● **Extract provided**:

+++

AI-Commandos / LLaMa2lang

Convenience scripts to finetune (chat-)LLaMa3 and other models for any language
Apache License 2.0
276 stars 32 forks source link

[Bug] Error with benchmarking: 'NoneType' object is not iterable #64

Closed samolego closed 6 months ago

samolego commented 6 months ago

Branch main

Environment RAM/vRAM

Script with parameters

python benchmark.py en sl "opus, m2m_418m, m2m_1.2b, madlad_3b, madlad_7b, madlad_10b, madlad_7bbt, mbart, nllb_distilled600m, nllb_1.3b, nllb_distilled1.3b, nllb_3.3b, seamless"  # Try to benchmark

Data layout or HF dataset opsu-100

Problem description/Question i'm getting an error when trying to benchmark the translator models ... I ran the above command and get the following output:

[---- LLaMa2Lang ----] Starting benchmarking from en to sl for models ['opus'] on 100 records on device cuda:0
[---- LLaMa2Lang ----] No translation possible from en to sl
Traceback (most recent call last):
  File "benchmark.py", line 109, in <module>
    main()

+++

(Entries taken from a collection)
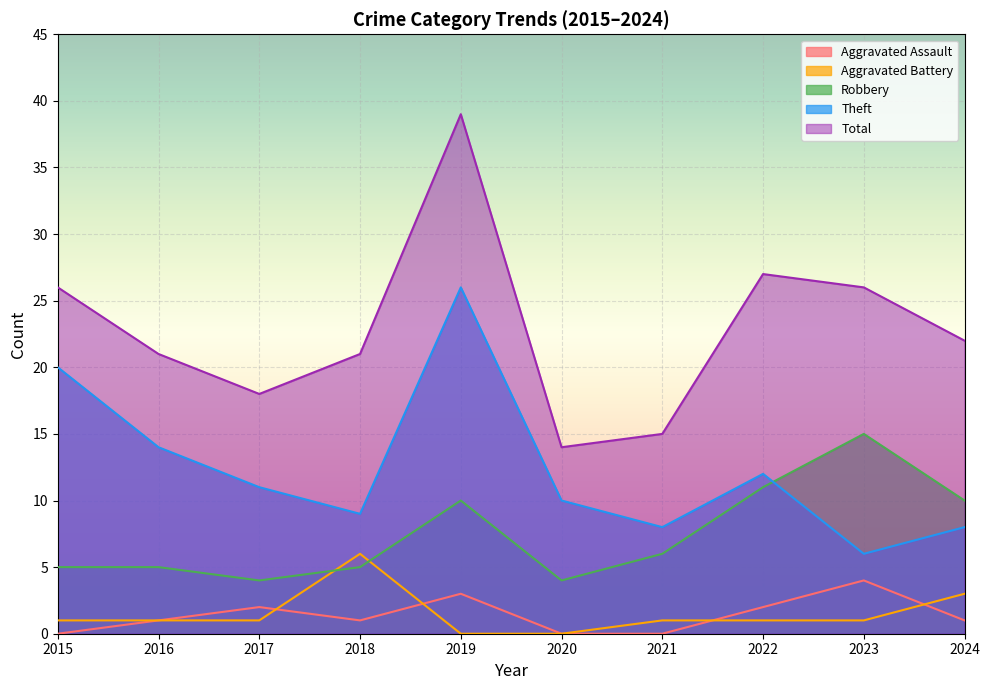

The value of Total at 2018 is 21. True or false?

True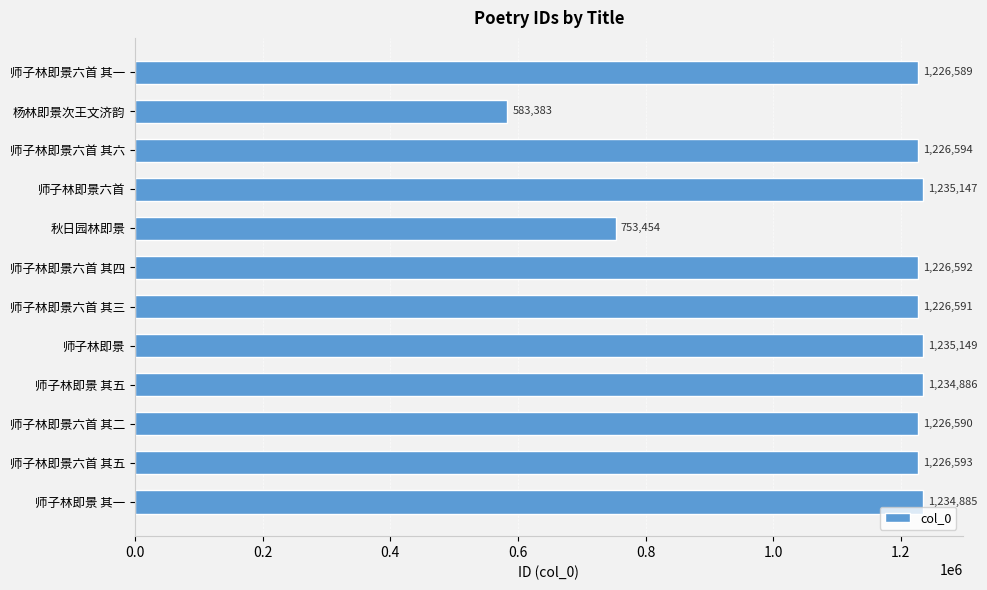

At which label is the value closest to 909266?

秋日园林即景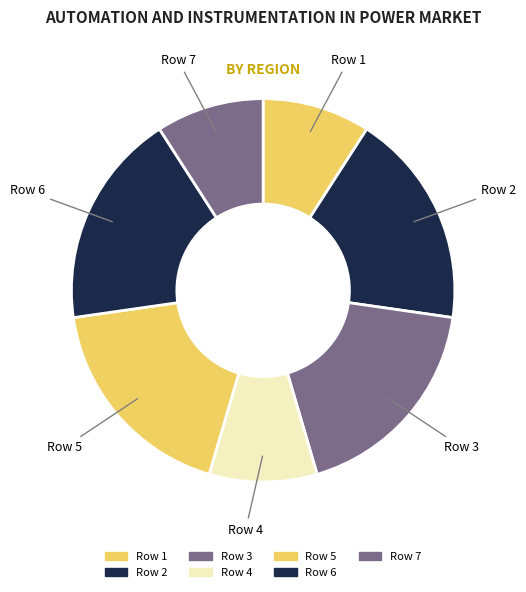

How many slices are in this pie chart?

7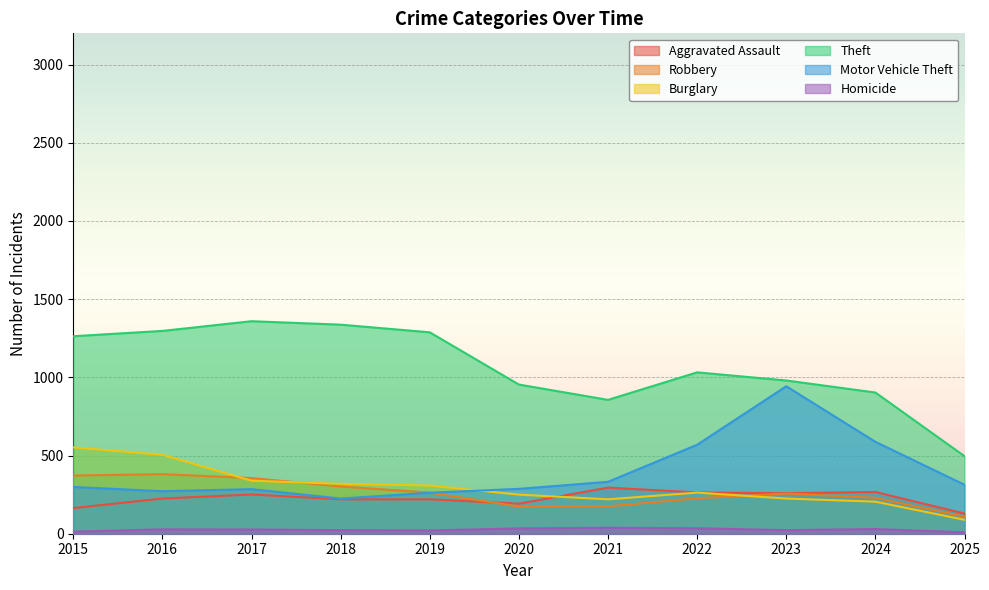

Where is the first local minimum for Theft?

2021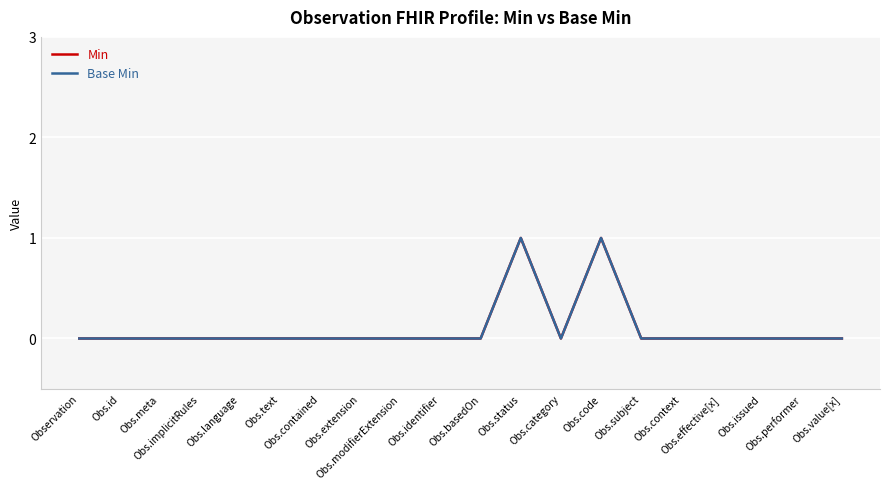

The Base Min series shows -1 at Obs.id. True or false?

False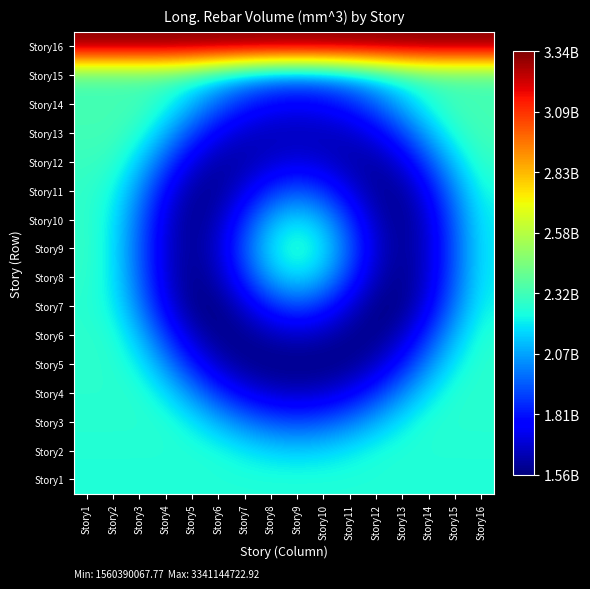

Reading right to left, extract all data points from this chart.

Story1: Story16=2252444419.9	Story15=2252444419.9	Story14=2252444419.9	Story13=2252444419.9	Story12=2252444419.9	Story11=2252444419.9	Story10=2252444419.9	Story9=2252444419.9	Story8=2252444419.9	Story7=2252444419.9	Story6=2252444419.9	Story5=2252444419.9	Story4=2252444419.9	Story3=2252444419.9	Story2=2252444419.9	Story1=2252444419.9
Story2: Story16=2256804293.4	Story15=2256804293.4	Story14=2256804293.4	Story13=2256804293.4	Story12=2240471089.0	Story11=2200553832.9	Story10=2164799212.5	Story9=2150938973.9	Story8=2164799212.5	Story7=2200553832.9	Story6=2240471089.0	Story5=2256804293.4	Story4=2256804293.4	Story3=2256804293.4	Story2=2256804293.4	Story1=2256804293.4
Story3: Story16=2266447762.9	Story15=2266447762.9	Story14=2262476984.6	Story13=2199856535.2	Story12=2097355495.8	Story11=1998545021.7	Story10=1931484700.9	Story9=1908215442.9	Story8=1931484700.9	Story7=1998545021.7	Story6=2097355495.8	Story5=2199856535.2	Story4=2262476984.6	Story3=2266447762.9	Story2=2266447762.9	Story1=2266447762.9
Story4: Story16=2270153310.3	Story15=2266196223.2	Story14=2179280878.6	Story13=2024307137.3	Story12=1865896770.7	Story11=1747387750.3	Story10=1681096101.4	Story9=1660721075.9	Story8=1681096101.4	Story7=1747387750.3	Story6=1865896770.7	Story5=2024307137.3	Story4=2179280878.6	Story3=2266196223.2	Story2=2270153310.3	Story1=2270153310.3
Story5: Story16=2272691929.8	Story15=2206487608.2	Story14=2027428497.2	Story13=1821713910.8	Story12=1664704260.3	Story11=1584596783.3	Story10=1562053485.4	Story9=1560390067.8	Story8=1562053485.4	Story7=1584596783.3	Story6=1664704260.3	Story5=1821713910.8	Story4=2027428497.2	Story3=2206487608.2	Story2=2272691929.8	Story1=2272691929.8
Story6: Story16=2260037583.1	Story15=2108503767.3	Story14=1874061148.3	Story13=1670020945.3	Story12=1572464702.5	Story11=1582938451.2	Story10=1640148243.1	Story9=1670020945.3	Story8=1640148243.1	Story7=1582938451.2	Story6=1572464702.5	Story5=1670020945.3	Story4=1874061148.3	Story3=2108503767.3	Story2=2260037583.1	Story1=2276080434.8
Story7: Story16=2213639598.0	Story15=2002039195.9	Story14=1746035647.7	Story13=1578929514.3	Story12=1571654046.2	Story11=1695528138.4	Story10=1846077547.2	Story9=1911944703.8	Story8=1846077547.2	Story7=1695528138.4	Story6=1571654046.2	Story5=1578929514.3	Story4=1746035647.7	Story3=2002039195.9	Story2=2213639598.0	Story1=2269244708.6
Story8: Story16=2192467393.4	Story15=1952288899.5	Story14=1699936739.1	Story13=1578066086.0	Story12=1650094939.6	Story11=1864298654.9	Story10=2086076412.2	Story9=2178933154.0	Story8=2086076412.2	Story7=1864298654.9	Story6=1650094939.6	Story5=1578066086.0	Story4=1699936739.1	Story3=1952288899.5	Story2=2192467393.4	Story1=2282308473.1
Story9: Story16=2188892149.6	Story15=1941460619.3	Story14=1694029089.0	Story13=1591539593.4	Story12=1694029089.0	Story11=1941460619.3	Story10=2188892149.6	Story9=2291381645.2	Story8=2188892149.6	Story7=1941460619.3	Story6=1694029089.0	Story5=1591539593.4	Story4=1694029089.0	Story3=1941460619.3	Story2=2188892149.6	Story1=2291381645.2
Story10: Story16=2196361409.0	Story15=1956997120.0	Story14=1705500433.3	Story13=1584042921.7	Story12=1655827597.5	Story11=1869305162.3	Story10=2090331093.2	Story9=2182873050.6	Story8=2090331093.2	Story7=1869305162.3	Story6=1655827597.5	Story5=1584042921.7	Story4=1705500433.3	Story3=1956997120.0	Story2=2196361409.0	Story1=2285897927.4
Story11: Story16=2231658567.9	Story15=2023439810.1	Story14=1771527525.1	Story13=1607091960.8	Story12=1599932764.0	Story11=1721827190.2	Story10=1869970627.5	Story9=1934785142.9	Story8=1869970627.5	Story7=1721827190.2	Story6=1599932764.0	Story5=1607091960.8	Story4=1771527525.1	Story3=2023439810.1	Story2=2231658567.9	Story1=2286375037.9
Story12: Story16=2287881379.2	Story15=2140250300.3	Story14=1911845725.3	Story13=1713060555.3	Story12=1618016863.0	Story11=1628220861.4	Story10=1683957221.4	Story9=1713060555.3	Story8=1683957221.4	Story7=1628220861.4	Story6=1618016863.0	Story5=1713060555.3	Story4=1911845725.3	Story3=2140250300.3	Story2=2287881379.2	Story1=2303511049.0
Story13: Story16=2325135806.5	Story15=2262181054.0	Story14=2091910870.3	Story13=1896293567.2	Story12=1746990569.5	Story11=1670815083.4	Story10=1649378299.4	Story9=1647796528.9	Story8=1649378299.4	Story7=1670815083.4	Story6=1746990569.5	Story5=1896293567.2	Story4=2091910870.3	Story3=2262181054.0	Story2=2325135806.5	Story1=2325135806.5
Story14: Story16=2330363228.2	Story15=2326628604.0	Story14=2244599541.1	Story13=2098338247.1	Story12=1948833531.0	Story11=1836986952.8	Story10=1774422144.9	Story9=1755192580.2	Story8=1774422144.9	Story7=1836986952.8	Story6=1948833531.0	Story5=2098338247.1	Story4=2244599541.1	Story3=2326628604.0	Story2=2330363228.2	Story1=2330363228.2
Story15: Story16=2327031489.2	Story15=2327031489.2	Story14=2323284555.0	Story13=2264194198.5	Story12=2167471434.4	Story11=2074231188.0	Story10=2010951248.2	Story9=1988993744.6	Story8=2010951248.2	Story7=2074231188.0	Story6=2167471434.4	Story5=2264194198.5	Story4=2323284555.0	Story3=2327031489.2	Story2=2327031489.2	Story1=2327031489.2
Story16: Story16=3341144722.9	Story15=3341144722.9	Story14=3341144722.9	Story13=3341144722.9	Story12=3341144722.9	Story11=3341144722.9	Story10=3341144722.9	Story9=3341144722.9	Story8=3341144722.9	Story7=3341144722.9	Story6=3341144722.9	Story5=3341144722.9	Story4=3341144722.9	Story3=3341144722.9	Story2=3341144722.9	Story1=3341144722.9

+++

● **Work item A**: Using the benchmarking bug report, decide whether each statement agrees with it, answering yes or no and quoting the words that settle it: (i) the repository is released under the Apache License 2.0; (ii) the benchmark was started on a CPU device; (iii) the issue has been closed.
● **Work item B**: In the benchmarking bug report, what message does the script print immediately before the traceback begins?
● **Work item C**: Supply the next part of the benchmarking bug report, picking up after its last traceback line.

● **Result A**:
(i) Yes: "Apache License 2.0"
(ii) No: "on device cuda:0"
(iii) Yes: "Closed samolego closed 6 months ago"

● **Result B**: "No translation possible from en to sl"

● **Result C**:
  File "benchmark.py", line 98, in main
    translated += translator.translate([s[source_language]], source_language, model_target_language)
TypeError: 'NoneType' object is not iterable

I'm not sure why there No translation possible from en to sl, as it clearly exists on dataset: https://huggingface.co/datasets/Helsinki-NLP/opus-100/viewer/en-sl

ErikTromp commented 6 months ago

Slovenian exists in the OPUS translation dataset yes, but there is no OPUS translation model for it (at least I can't find one: https://huggingface.co/models?search=opus-mt-en-sl).

That means while you can benchmark SL, you cannot translate it with OPUS (but still can use other model architectures).

samolego commented 6 months ago

Ah, sorry, thank you!